→ About this exercise: Copy, exactly as written, the lines that begin at the one containing "Сегодня человек стремиться" and end at the one containing "lokalni izbori". Skip any pictures in the data below.

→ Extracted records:
┌────────
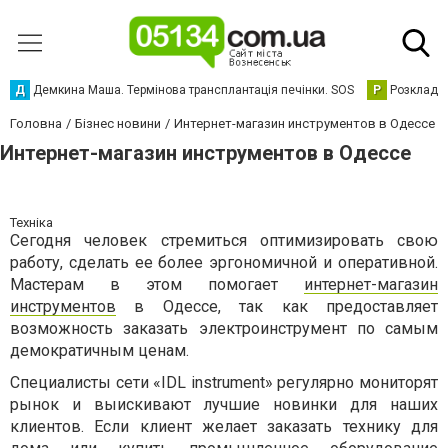
Д
Демкина Маша. Термінова трансплантація печінки. SOS
Р
Розклад р
Головна
Бізнес новини
Интернет-магазин инструментов в Одессе
Интернет-магазин инструментов в Одессе
Техніка
Сегодня человек стремиться оптимизировать свою
работу, сделать ее более эргономичной и оперативной.
Мастерам в этом помогает
интернет-магазин
инструментов
в Одессе, так как предоставляет
возможность заказать электроинструмент по самым
демократичным ценам.
Специалисты сети «IDL instrument» регулярно мониторят
рынок и выискивают лучшие новинки для наших
клиентов. Если клиент желает заказать технику для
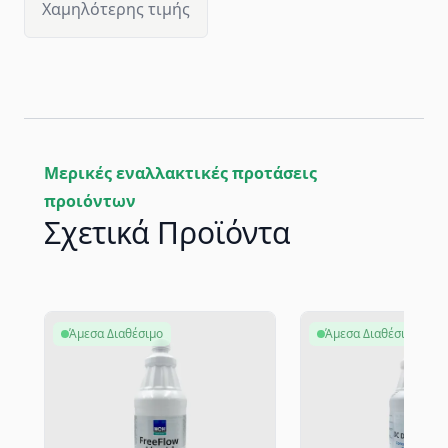
Χαμηλότερης τιμής
Μερικές εναλλακτικές προτάσεις
προιόντων
Σχετικά Προϊόντα
Άμεσα Διαθέσιμο
Άμεσα Διαθέσιμο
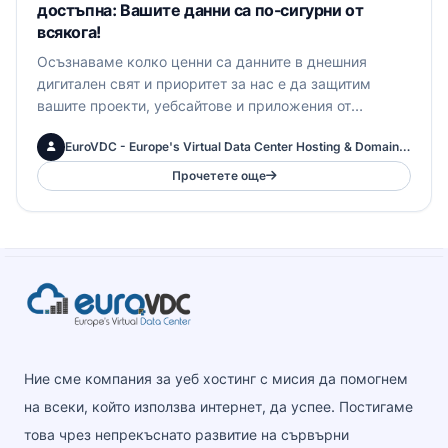
достъпна: Вашите данни са по-сигурни от
всякога!
Осъзнаваме колко ценни са данните в днешния
дигитален свят и приоритет за нас е да защитим
вашите проекти, уебсайтове и приложения от
всякакви потенциални загуби. С гордост ви
EuroVDC - Europe's Virtual Data Center Hosting & Domains Inc.
представяме нашата нова ...
Прочетете още
Ние сме компания за уеб хостинг с мисия да помогнем
на всеки, който използва интернет, да успее. Постигаме
това чрез непрекъснато развитие на сървърни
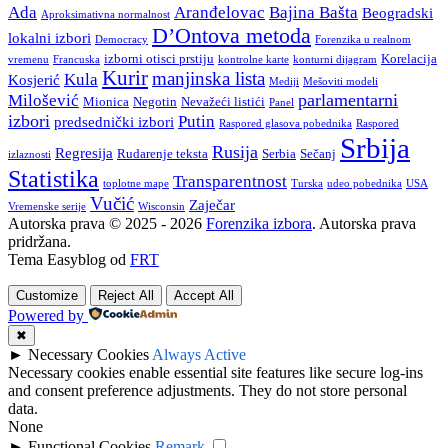
Ada
Aranđelovac
Bajina Bašta
Beogradski
Aproksimativna normalnost
D’Ontova metoda
lokalni izbori
Democracy
Forenzika u realnom
izborni otisci prstiju
Korelacija
vremenu
Francuska
kontrolne karte
konturni dijagram
Kurir
manjinska lista
Kula
Kosjerić
Mediji
Mešoviti modeli
parlamentarni
Milošević
Mionica
Negotin
Nevažeći listići
Panel
izbori
Putin
predsednički izbori
Raspored glasova pobednika
Raspored
Srbija
Rusija
Regresija
Rudarenje teksta
Serbia
Sečanj
izlaznosti
Statistika
Transparentnost
toplotne mape
Turska
udeo pobednika
USA
Vučić
Zaječar
Vremenske serije
Wisconsin
Autorska prava © 2025 - 2026
Forenzika izbora
. Autorska prava
pridržana.
Tema Easyblog od
FRT
Customize
Reject All
Accept All
Powered by
✖
►
Necessary Cookies
Always Active
Necessary cookies enable essential site features like secure log-ins
and consent preference adjustments. They do not store personal
data.
None
►
Functional Cookies
Remark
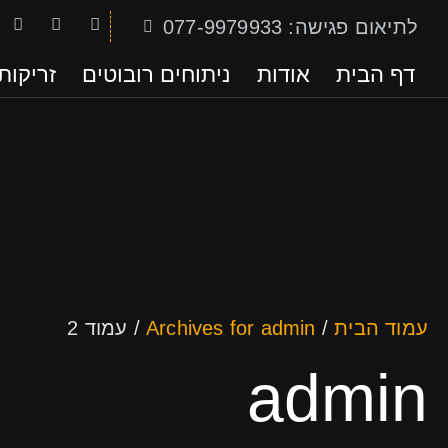
לתיאום פגישה: 077-9979933
דף הבית
אודות
ניתוחים רובוטים
זריקות RP
עמוד הבית
/
Archives for admin
/
עמוד 2
admin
└────────
→ Result for this task:
Сегодня человек стремиться оптимизировать свою
работу, сделать ее более эргономичной и оперативной.
Мастерам в этом помогает
интернет-магазин
инструментов
в Одессе, так как предоставляет
возможность заказать электроинструмент по самым
демократичным ценам.
Специалисты сети «IDL instrument» регулярно мониторят
рынок и выискивают лучшие новинки для наших
клиентов. Если клиент желает заказать технику для
Χαμηλότερης τιμής
Μερικές εναλλακτικές προτάσεις
προιόντων
Σχετικά Προϊόντα
Άμεσα Διαθέσιμο
Άμεσα Διαθέσιμο
достъпна: Вашите данни са по-сигурни от
всякога!
Осъзнаваме колко ценни са данните в днешния
дигитален свят и приоритет за нас е да защитим
вашите проекти, уебсайтове и приложения от
всякакви потенциални загуби. С гордост ви
EuroVDC - Europe's Virtual Data Center Hosting & Domains Inc.
представяме нашата нова ...
Прочетете още
Ние сме компания за уеб хостинг с мисия да помогнем
на всеки, който използва интернет, да успее. Постигаме
това чрез непрекъснато развитие на сървърни
Ada
Aranđelovac
Bajina Bašta
Beogradski
Aproksimativna normalnost
D’Ontova metoda
lokalni izbori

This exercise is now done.